*Work to be completed*: Please edit the data below by putting "graph" in place of each "chart" and keeping everything else unchanged. Leave the pictures out of your answer.

Figure understanding tasks:
>>>
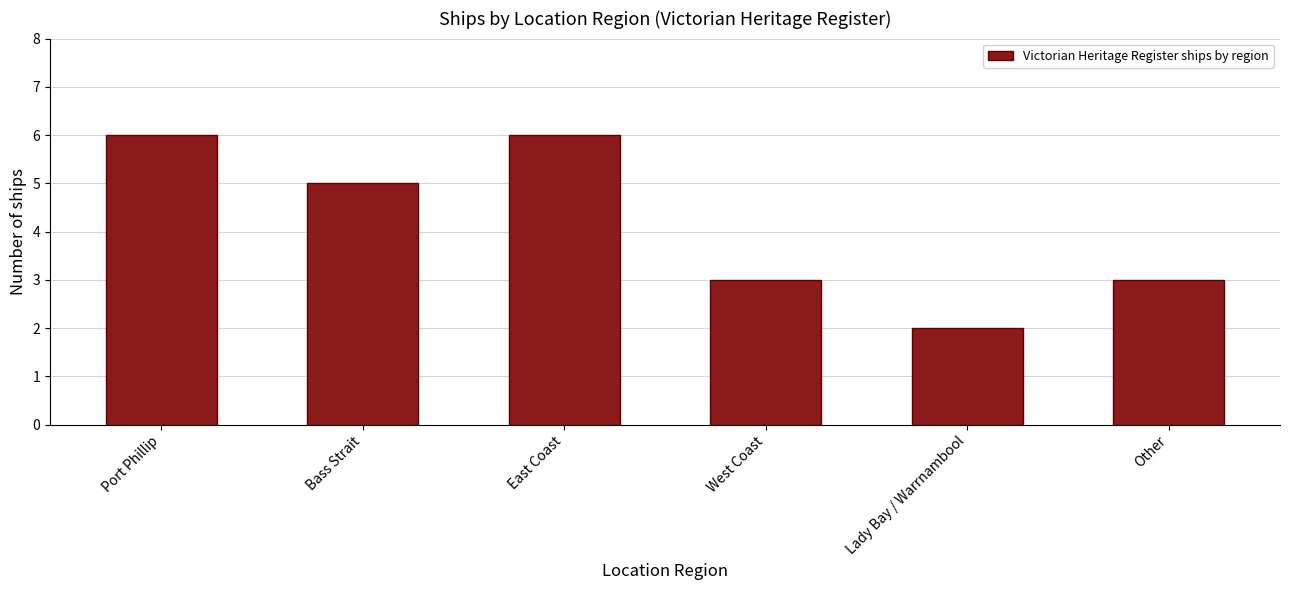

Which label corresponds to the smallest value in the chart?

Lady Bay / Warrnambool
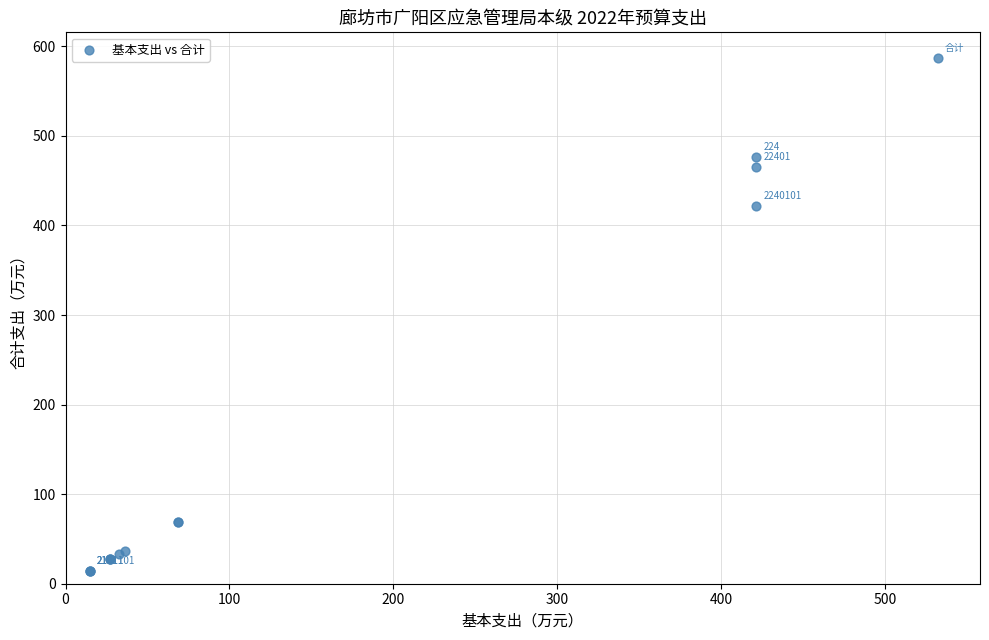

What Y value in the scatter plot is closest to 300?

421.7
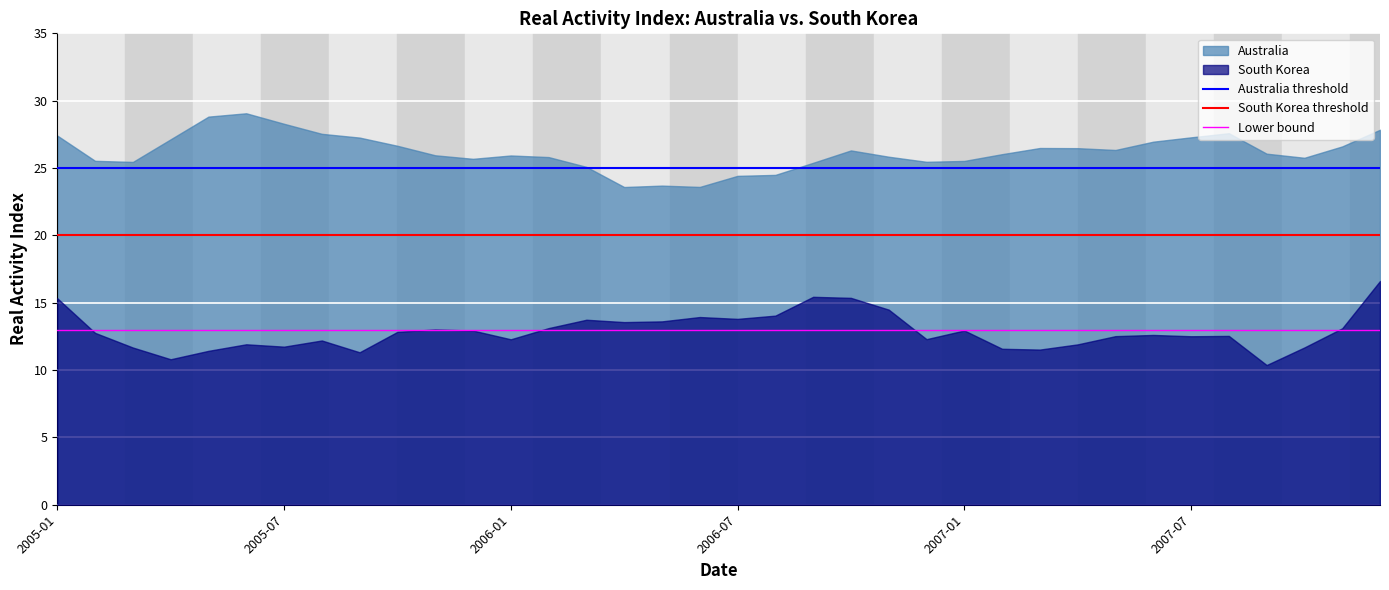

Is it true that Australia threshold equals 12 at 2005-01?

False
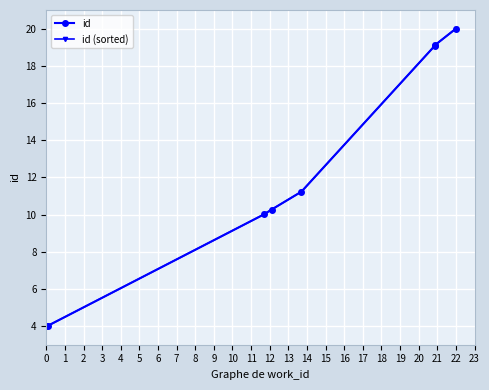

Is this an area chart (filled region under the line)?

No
<<<
*Written answer*:
Which label corresponds to the smallest value in the graph?

Lady Bay / Warrnambool

What Y value in the scatter plot is closest to 300?

421.7

Is it true that Australia threshold equals 12 at 2005-01?

False

Is this an area graph (filled region under the line)?

No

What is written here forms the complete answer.